Again the forces of social organization have triumphed in the face of an almost universal opposition. American business men practiced competition until they found that coöperation was the only possible means of conducting large affairs. Theory advised, "Compete"! Experience warned, "Combine"! Business men—like all other practical people—accepted the dictates of experience as the only sound basis for procedure. Their combination solidified their ranks, preparing them to take their places in a closely knit, dominant class, with clearly marked interests, and a strong feeling of class consciousness and solidarity.

It was in the consummation of these combinations, integrations and consolidations that the investment banker came into his own as the keystone in the modern industrial arch.

5. The Investment Banker

The investment banker is the directing and coördinating force in the modern business world. The necessities of factory production demanding great outlays of capital; the immense financial requirements of corporations; the consolidation of business ventures on a huge scale; the broadened use of corporate securities as investments—all brought the investment banker into the foreground.
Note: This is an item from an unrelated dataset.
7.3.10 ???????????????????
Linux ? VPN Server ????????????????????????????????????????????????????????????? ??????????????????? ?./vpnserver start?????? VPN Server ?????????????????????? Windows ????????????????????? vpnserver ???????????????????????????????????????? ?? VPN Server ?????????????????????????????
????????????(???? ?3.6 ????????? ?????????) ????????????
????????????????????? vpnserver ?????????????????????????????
Before the Spanish War, the investment banker financed the trusts. After the war he was entrusted with the vast surpluses which the concentration of business control had placed in a few hands. Business consolidation had given the banker position. The control of the surplus brought him power. Henceforth, all who wished access to the world of great industrial and commercial affairs must knock at his door.
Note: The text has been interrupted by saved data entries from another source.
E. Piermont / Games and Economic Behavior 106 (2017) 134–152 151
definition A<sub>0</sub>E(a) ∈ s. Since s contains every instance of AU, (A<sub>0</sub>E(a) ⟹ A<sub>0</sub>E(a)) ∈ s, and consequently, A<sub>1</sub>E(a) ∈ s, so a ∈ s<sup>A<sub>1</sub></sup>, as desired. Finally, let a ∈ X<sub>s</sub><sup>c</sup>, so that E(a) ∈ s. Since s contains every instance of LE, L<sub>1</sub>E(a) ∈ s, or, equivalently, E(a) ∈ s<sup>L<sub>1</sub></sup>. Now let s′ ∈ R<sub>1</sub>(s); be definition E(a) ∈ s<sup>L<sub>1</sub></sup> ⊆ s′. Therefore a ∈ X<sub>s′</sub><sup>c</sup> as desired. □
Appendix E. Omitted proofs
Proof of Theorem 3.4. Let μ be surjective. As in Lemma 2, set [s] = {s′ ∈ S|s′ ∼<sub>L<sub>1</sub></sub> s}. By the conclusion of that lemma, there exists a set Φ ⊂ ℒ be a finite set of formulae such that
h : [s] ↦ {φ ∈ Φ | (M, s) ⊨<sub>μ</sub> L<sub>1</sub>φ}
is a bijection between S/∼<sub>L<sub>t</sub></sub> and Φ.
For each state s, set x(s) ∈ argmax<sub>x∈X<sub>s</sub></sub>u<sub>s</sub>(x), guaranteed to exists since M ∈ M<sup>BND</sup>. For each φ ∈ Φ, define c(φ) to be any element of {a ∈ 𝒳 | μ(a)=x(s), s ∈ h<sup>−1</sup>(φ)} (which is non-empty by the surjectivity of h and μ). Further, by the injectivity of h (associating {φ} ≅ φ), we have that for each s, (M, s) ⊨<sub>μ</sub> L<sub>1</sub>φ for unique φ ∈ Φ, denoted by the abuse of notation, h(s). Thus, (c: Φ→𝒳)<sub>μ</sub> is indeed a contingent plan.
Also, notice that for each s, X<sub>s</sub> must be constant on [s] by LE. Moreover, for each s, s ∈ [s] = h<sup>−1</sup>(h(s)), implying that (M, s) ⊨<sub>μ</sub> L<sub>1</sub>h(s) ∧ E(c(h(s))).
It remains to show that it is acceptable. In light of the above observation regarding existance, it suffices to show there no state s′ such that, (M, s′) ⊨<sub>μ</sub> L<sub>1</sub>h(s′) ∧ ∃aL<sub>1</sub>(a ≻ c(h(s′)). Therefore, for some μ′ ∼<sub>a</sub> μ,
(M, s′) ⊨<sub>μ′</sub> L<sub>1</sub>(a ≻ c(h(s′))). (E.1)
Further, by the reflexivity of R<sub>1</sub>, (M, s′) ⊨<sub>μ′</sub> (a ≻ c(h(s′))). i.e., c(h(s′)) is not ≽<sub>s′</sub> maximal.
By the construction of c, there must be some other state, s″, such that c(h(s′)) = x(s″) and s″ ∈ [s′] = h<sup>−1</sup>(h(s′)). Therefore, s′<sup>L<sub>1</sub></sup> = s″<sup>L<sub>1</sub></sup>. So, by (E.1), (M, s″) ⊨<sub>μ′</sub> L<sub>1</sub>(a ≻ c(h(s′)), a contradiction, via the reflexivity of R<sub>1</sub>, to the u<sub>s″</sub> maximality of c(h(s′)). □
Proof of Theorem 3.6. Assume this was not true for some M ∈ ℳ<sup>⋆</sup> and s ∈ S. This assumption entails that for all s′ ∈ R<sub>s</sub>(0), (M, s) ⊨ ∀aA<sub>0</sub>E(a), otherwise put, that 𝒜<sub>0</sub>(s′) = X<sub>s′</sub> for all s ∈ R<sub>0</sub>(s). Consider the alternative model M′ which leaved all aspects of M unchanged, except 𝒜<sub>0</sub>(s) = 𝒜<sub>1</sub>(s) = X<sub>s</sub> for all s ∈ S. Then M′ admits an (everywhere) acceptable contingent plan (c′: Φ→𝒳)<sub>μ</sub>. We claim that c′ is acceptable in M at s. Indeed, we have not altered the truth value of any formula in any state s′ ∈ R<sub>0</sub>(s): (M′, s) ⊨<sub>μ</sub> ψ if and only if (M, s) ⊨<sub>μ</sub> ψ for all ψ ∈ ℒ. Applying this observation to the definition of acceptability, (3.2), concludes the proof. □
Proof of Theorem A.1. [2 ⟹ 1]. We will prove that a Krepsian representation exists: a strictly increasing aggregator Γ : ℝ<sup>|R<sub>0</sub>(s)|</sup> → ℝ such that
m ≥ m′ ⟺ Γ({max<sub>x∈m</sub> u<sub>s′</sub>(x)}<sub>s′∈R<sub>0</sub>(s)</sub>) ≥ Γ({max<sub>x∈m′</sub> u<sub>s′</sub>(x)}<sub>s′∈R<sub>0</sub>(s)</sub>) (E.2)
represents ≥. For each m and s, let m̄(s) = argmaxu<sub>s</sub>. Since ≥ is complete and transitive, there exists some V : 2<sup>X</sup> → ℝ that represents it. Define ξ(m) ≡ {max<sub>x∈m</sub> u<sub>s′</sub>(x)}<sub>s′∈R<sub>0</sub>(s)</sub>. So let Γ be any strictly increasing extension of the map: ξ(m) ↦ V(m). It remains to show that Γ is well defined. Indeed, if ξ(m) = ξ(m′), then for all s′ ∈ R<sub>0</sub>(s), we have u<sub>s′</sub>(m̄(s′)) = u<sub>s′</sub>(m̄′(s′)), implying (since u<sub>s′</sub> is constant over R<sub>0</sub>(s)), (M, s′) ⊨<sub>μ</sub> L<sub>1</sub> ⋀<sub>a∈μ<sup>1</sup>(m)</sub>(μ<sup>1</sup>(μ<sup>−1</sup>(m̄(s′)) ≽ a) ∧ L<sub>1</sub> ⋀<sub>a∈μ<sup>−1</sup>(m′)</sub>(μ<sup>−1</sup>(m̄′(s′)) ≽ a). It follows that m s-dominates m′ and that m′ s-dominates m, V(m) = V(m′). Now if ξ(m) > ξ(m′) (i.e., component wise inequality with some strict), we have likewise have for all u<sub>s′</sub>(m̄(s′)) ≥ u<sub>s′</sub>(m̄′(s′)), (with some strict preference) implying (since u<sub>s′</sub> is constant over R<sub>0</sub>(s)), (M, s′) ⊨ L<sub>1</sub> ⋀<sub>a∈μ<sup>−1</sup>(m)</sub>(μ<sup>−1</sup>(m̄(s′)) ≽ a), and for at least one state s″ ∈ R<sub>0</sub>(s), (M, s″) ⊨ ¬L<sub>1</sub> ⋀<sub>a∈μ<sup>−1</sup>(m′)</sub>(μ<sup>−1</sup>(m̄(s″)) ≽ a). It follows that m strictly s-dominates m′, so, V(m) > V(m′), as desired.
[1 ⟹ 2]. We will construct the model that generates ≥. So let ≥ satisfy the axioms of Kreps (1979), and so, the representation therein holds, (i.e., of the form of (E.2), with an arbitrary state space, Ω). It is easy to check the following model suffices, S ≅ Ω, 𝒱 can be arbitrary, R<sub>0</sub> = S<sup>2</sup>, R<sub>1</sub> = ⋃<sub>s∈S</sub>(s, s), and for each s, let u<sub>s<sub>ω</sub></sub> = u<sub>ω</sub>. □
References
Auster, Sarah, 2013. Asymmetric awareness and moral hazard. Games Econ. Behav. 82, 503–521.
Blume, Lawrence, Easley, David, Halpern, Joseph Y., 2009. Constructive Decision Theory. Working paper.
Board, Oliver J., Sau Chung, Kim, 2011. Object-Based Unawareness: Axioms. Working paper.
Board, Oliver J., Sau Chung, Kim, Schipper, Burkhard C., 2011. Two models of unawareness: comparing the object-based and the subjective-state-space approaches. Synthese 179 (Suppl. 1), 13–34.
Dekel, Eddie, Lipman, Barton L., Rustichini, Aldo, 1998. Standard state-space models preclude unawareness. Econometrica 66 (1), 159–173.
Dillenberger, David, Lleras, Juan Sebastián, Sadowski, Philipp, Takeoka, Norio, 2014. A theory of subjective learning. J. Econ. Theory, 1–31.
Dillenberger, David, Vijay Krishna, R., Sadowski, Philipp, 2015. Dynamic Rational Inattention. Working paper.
This concentration of economic control in the hands of a relatively small number of investment bankers has been referred to frequently as the "Money Trust."
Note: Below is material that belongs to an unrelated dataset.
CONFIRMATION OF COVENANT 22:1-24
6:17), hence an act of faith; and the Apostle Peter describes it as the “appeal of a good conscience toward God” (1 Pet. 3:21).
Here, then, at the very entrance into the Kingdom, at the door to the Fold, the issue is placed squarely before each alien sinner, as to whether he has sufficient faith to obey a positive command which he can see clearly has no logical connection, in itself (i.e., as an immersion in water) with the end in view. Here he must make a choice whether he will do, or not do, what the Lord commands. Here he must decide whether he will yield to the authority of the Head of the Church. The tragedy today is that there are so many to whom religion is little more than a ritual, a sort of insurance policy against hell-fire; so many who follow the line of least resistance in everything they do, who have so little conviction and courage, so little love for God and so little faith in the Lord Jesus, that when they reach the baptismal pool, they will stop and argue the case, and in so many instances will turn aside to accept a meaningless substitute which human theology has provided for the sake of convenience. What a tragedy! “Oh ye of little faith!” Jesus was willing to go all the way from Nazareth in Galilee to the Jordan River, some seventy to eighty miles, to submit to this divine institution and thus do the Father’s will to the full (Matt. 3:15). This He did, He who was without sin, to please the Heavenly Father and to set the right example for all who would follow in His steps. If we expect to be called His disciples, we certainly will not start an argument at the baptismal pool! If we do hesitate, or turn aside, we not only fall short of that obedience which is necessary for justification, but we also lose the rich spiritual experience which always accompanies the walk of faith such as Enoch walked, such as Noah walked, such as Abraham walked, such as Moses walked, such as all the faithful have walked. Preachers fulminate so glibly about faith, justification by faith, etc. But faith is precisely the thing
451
Investment banking monopoly, or as it is sometimes called, the "Money Trust" was examined in detail by the Pujo Committee of the House of Representatives, which presented a summary of its report on February 28, 1913. The committee placed, at the center of its diagram of financial power, J. P. Morgan & Co., the National City Bank, the First National Bank, the Guaranty Trust Co., and the Bankers Trust Co., all of New York. The report refers to Lee, Higginson & Co., of Boston and New York; to Kidder, Peabody & Co., of Boston and New York, and to Kuhn, Loeb & Co., of New York, together with the Morgan affiliations, as being "the most active agents in forwarding and bringing about the concentration of control of money and credit" (p. 56).

The methods by which this control was effected are classed by the Committee under five heads:—

1. "Through consolidations of competitive or potentially competitive banks and trust companies which consolidations in turn have recently been brought under sympathetic management" (p. 56).

2. Through the purchase by the same interests of the stock of competitive institutions.